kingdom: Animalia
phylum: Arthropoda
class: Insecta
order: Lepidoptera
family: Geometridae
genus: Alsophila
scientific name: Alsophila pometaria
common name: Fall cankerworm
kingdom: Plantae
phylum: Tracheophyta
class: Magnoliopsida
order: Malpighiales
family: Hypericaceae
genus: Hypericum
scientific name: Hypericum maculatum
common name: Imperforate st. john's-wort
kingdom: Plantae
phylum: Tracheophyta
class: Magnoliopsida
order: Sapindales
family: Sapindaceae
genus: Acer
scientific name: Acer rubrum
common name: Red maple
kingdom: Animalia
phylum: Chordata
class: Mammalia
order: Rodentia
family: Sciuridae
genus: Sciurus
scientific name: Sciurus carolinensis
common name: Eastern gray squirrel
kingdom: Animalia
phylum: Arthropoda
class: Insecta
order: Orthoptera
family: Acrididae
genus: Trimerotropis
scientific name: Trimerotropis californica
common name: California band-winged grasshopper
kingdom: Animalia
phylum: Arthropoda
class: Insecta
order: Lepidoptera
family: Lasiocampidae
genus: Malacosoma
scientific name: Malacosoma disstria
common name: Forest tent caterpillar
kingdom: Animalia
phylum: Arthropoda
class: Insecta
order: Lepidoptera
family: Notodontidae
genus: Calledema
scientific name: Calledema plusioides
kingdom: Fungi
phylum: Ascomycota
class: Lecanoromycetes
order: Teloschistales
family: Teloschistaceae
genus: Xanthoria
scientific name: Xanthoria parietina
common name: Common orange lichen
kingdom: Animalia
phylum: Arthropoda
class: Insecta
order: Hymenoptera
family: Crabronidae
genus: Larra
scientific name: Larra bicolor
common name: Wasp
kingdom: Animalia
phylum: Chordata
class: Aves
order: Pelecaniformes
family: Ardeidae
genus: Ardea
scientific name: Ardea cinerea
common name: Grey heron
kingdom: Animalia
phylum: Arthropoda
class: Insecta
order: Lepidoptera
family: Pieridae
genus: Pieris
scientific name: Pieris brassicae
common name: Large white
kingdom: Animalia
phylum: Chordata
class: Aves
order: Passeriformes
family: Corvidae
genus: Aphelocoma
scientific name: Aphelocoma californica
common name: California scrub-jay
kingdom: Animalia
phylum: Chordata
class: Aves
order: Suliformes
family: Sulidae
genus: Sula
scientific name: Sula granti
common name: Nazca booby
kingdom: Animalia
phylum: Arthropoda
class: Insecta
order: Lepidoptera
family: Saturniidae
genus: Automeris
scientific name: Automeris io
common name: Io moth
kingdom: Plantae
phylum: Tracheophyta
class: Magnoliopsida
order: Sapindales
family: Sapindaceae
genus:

--------------------------------------------------

**Task requirements:** Retype all of the lines above, character for character, with no changes.

**Response to this exercise:**
kingdom: Animalia
phylum: Arthropoda
class: Insecta
order: Lepidoptera
family: Geometridae
genus: Alsophila
scientific name: Alsophila pometaria
common name: Fall cankerworm
kingdom: Plantae
phylum: Tracheophyta
class: Magnoliopsida
order: Malpighiales
family: Hypericaceae
genus: Hypericum
scientific name: Hypericum maculatum
common name: Imperforate st. john's-wort
kingdom: Plantae
phylum: Tracheophyta
class: Magnoliopsida
order: Sapindales
family: Sapindaceae
genus: Acer
scientific name: Acer rubrum
common name: Red maple
kingdom: Animalia
phylum: Chordata
class: Mammalia
order: Rodentia
family: Sciuridae
genus: Sciurus
scientific name: Sciurus carolinensis
common name: Eastern gray squirrel
kingdom: Animalia
phylum: Arthropoda
class: Insecta
order: Orthoptera
family: Acrididae
genus: Trimerotropis
scientific name: Trimerotropis californica
common name: California band-winged grasshopper
kingdom: Animalia
phylum: Arthropoda
class: Insecta
order: Lepidoptera
family: Lasiocampidae
genus: Malacosoma
scientific name: Malacosoma disstria
common name: Forest tent caterpillar
kingdom: Animalia
phylum: Arthropoda
class: Insecta
order: Lepidoptera
family: Notodontidae
genus: Calledema
scientific name: Calledema plusioides
kingdom: Fungi
phylum: Ascomycota
class: Lecanoromycetes
order: Teloschistales
family: Teloschistaceae
genus: Xanthoria
scientific name: Xanthoria parietina
common name: Common orange lichen
kingdom: Animalia
phylum: Arthropoda
class: Insecta
order: Hymenoptera
family: Crabronidae
genus: Larra
scientific name: Larra bicolor
common name: Wasp
kingdom: Animalia
phylum: Chordata
class: Aves
order: Pelecaniformes
family: Ardeidae
genus: Ardea
scientific name: Ardea cinerea
common name: Grey heron
kingdom: Animalia
phylum: Arthropoda
class: Insecta
order: Lepidoptera
family: Pieridae
genus: Pieris
scientific name: Pieris brassicae
common name: Large white
kingdom: Animalia
phylum: Chordata
class: Aves
order: Passeriformes
family: Corvidae
genus: Aphelocoma
scientific name: Aphelocoma californica
common name: California scrub-jay
kingdom: Animalia
phylum: Chordata
class: Aves
order: Suliformes
family: Sulidae
genus: Sula
scientific name: Sula granti
common name: Nazca booby
kingdom: Animalia
phylum: Arthropoda
class: Insecta
order: Lepidoptera
family: Saturniidae
genus: Automeris
scientific name: Automeris io
common name: Io moth
kingdom: Plantae
phylum: Tracheophyta
class: Magnoliopsida
order: Sapindales
family: Sapindaceae
genus:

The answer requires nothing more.